_What needs to be done_:
From the line below that contains "15: (36, 189, 1.41)" to the line that contains "29: (291, 8, 0.78)", repeat every line exactly, both ends included, and nothing else.

#####

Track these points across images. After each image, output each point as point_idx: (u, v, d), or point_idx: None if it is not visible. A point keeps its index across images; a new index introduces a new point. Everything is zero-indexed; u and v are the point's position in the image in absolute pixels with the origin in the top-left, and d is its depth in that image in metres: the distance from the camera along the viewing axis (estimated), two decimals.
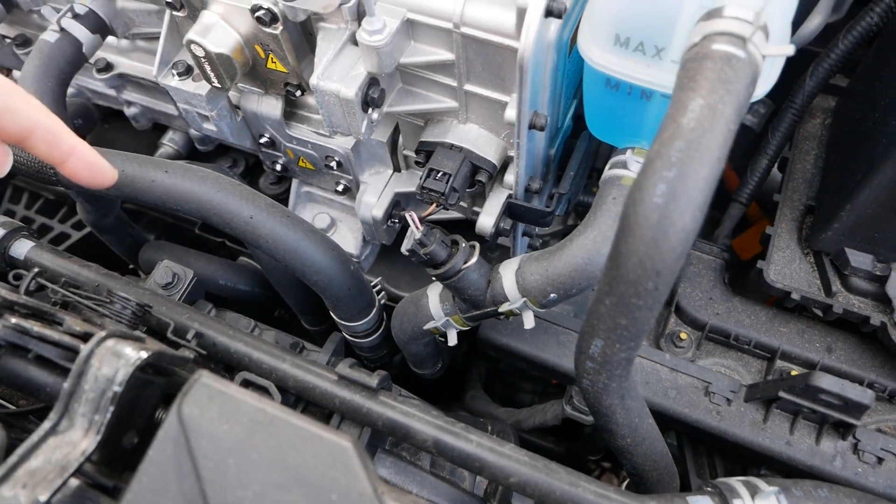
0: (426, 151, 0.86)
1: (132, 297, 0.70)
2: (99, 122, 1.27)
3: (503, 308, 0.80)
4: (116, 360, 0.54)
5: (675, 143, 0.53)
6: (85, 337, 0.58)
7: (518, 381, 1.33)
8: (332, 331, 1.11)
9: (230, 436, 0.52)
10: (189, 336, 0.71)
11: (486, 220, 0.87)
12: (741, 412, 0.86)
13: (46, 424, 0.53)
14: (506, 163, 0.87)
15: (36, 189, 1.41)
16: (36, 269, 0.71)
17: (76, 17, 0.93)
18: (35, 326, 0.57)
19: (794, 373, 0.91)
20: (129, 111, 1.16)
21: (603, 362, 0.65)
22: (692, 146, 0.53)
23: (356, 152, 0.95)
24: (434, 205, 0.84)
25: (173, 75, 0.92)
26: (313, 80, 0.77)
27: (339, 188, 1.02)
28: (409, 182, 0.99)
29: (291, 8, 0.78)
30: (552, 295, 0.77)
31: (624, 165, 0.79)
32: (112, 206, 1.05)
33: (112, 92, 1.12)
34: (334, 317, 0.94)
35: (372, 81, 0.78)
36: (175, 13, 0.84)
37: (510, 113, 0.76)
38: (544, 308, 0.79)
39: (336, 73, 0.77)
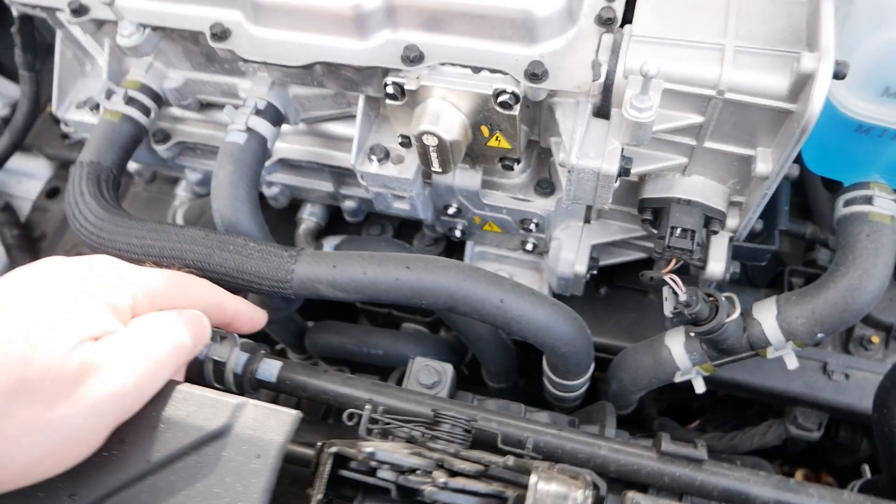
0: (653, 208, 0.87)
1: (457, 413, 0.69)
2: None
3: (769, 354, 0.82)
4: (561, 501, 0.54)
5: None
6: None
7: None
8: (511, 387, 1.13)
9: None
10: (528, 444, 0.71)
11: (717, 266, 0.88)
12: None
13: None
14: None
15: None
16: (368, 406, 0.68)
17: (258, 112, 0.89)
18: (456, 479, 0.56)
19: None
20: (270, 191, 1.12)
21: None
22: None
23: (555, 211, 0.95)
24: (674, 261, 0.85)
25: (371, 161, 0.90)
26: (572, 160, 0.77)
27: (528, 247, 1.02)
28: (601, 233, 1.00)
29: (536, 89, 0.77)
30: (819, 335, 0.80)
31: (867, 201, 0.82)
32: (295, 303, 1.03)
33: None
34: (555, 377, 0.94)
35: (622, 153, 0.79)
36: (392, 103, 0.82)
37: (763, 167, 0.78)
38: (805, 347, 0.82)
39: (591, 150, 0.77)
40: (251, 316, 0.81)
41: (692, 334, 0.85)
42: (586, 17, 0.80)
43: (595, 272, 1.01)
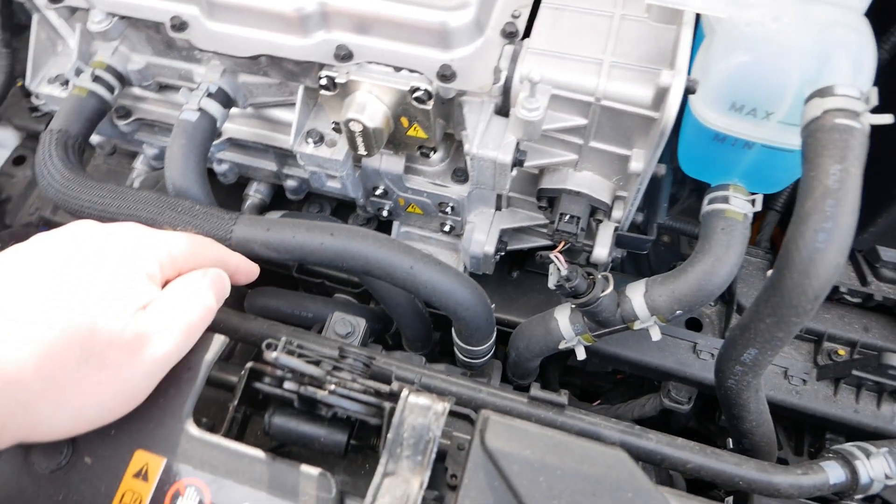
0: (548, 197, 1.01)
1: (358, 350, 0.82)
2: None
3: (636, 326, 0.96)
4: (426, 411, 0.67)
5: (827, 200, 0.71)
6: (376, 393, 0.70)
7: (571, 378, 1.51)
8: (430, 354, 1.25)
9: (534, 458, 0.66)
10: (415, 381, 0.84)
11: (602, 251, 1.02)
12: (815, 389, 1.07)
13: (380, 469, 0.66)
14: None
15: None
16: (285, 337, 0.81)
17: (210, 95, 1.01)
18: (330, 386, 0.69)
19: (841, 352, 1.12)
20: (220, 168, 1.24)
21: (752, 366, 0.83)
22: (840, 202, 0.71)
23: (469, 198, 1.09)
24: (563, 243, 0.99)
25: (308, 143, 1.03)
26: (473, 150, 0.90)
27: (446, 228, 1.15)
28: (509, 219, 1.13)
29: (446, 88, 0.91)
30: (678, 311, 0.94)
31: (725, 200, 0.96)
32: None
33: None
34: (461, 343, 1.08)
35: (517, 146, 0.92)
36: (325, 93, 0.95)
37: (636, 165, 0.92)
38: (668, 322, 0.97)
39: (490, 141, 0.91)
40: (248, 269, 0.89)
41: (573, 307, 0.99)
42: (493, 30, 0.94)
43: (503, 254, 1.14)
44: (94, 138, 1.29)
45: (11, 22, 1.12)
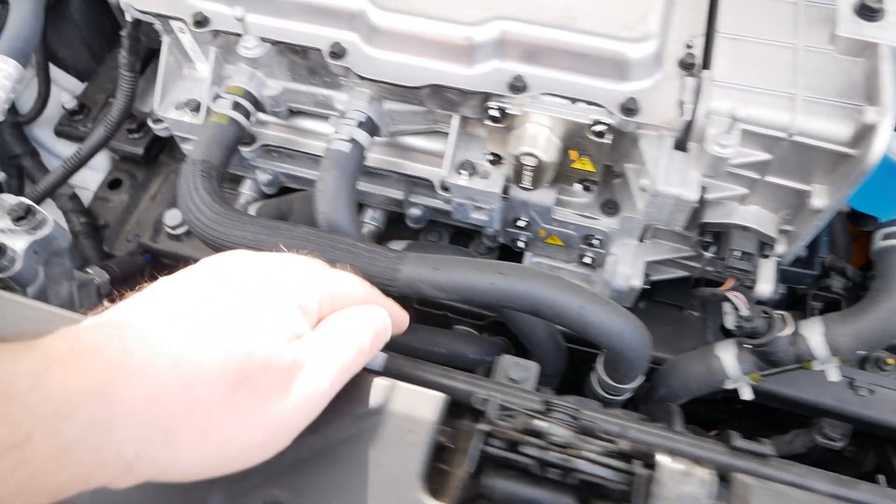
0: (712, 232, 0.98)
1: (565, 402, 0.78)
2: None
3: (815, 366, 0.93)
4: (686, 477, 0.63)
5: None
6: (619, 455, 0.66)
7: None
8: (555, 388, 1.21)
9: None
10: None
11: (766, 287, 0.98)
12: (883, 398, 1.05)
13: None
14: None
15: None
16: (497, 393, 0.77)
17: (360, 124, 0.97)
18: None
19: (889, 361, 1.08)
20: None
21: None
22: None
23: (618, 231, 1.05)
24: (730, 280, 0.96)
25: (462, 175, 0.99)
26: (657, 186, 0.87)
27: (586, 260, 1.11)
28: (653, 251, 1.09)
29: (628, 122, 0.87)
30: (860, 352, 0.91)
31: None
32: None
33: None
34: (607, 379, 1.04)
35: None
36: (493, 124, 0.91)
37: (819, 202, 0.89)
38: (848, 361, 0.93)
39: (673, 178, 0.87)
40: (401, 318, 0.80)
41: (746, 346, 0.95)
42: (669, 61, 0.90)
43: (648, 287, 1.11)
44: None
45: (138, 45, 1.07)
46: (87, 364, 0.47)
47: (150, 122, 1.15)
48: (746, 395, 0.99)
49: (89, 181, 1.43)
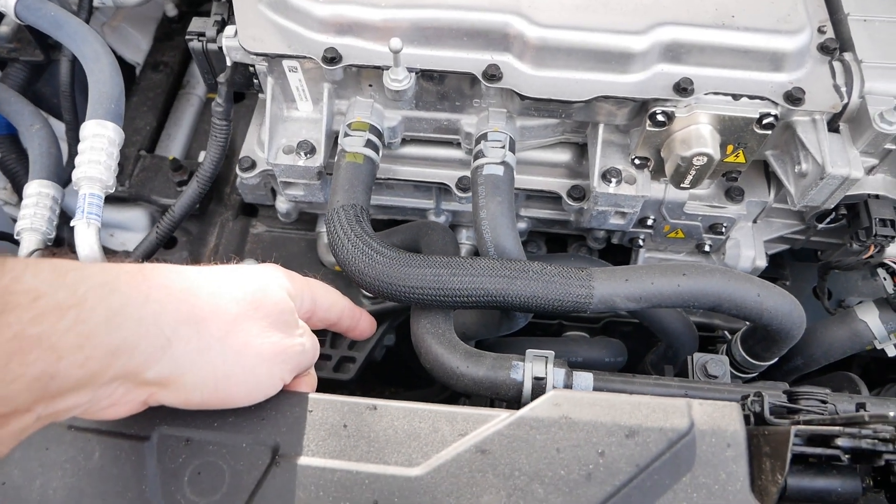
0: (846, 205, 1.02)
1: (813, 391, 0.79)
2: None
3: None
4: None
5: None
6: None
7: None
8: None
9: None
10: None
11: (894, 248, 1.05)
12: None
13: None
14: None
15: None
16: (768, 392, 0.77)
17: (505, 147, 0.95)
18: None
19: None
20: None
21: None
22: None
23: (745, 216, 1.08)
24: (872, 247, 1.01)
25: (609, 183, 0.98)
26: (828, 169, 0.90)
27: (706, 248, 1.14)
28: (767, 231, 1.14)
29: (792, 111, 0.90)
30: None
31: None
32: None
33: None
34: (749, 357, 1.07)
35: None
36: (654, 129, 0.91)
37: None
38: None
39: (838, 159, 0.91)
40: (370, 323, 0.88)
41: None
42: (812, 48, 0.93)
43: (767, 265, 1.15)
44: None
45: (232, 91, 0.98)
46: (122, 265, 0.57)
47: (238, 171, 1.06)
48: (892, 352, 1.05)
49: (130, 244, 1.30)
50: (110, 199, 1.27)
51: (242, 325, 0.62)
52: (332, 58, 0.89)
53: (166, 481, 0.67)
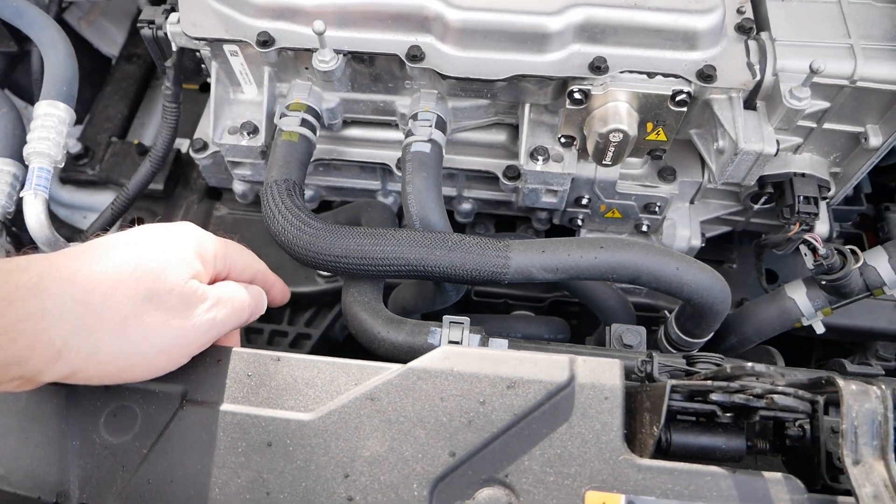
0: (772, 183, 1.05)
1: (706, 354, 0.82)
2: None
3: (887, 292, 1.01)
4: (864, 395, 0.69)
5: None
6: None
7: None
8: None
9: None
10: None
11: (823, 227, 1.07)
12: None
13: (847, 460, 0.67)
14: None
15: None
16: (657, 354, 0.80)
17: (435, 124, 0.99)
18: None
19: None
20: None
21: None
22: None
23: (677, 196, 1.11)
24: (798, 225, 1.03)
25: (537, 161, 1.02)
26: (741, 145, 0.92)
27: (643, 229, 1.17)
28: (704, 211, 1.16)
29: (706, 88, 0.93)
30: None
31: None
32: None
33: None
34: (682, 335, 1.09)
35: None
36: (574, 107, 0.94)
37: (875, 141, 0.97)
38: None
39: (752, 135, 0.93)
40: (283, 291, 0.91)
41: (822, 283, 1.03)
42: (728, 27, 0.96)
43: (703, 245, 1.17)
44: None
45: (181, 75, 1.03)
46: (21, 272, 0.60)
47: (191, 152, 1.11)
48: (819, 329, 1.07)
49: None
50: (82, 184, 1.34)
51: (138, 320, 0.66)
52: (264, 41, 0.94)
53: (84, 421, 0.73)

#####

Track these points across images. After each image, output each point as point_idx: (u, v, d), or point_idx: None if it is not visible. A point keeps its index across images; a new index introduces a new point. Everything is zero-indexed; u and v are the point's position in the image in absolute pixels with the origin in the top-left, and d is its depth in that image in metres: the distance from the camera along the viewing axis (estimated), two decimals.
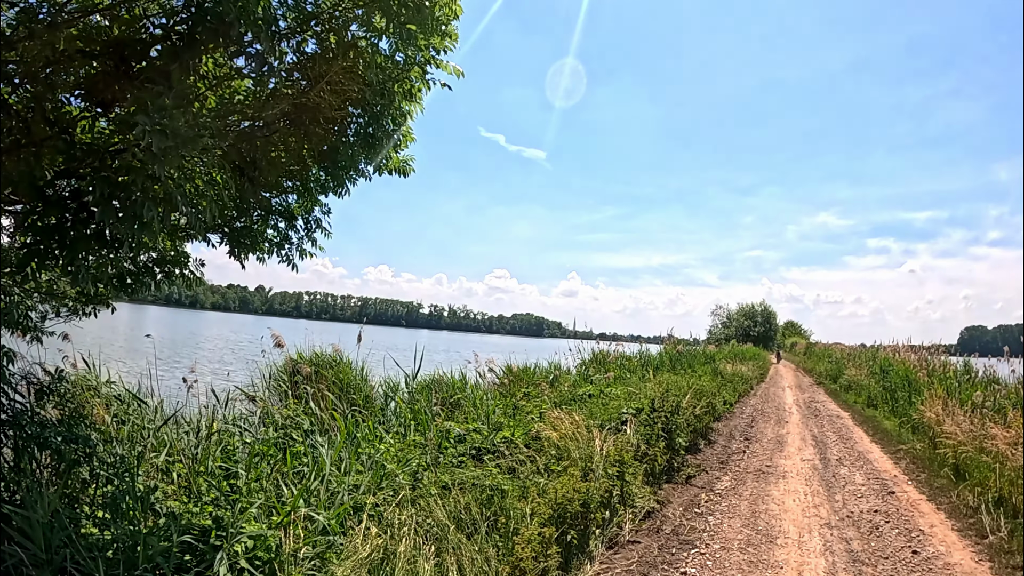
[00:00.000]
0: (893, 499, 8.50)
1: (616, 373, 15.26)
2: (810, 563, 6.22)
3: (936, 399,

#####

_Response to this task_:
15: (36, 189, 1.41)
16: (36, 269, 0.71)
17: (76, 17, 0.93)
18: (35, 326, 0.57)
19: (794, 373, 0.91)
20: (129, 111, 1.16)
21: (603, 362, 0.65)
22: (692, 146, 0.53)
23: (356, 152, 0.95)
24: (434, 205, 0.84)
25: (173, 75, 0.92)
26: (313, 80, 0.77)
27: (339, 188, 1.02)
28: (409, 182, 0.99)
29: (291, 8, 0.78)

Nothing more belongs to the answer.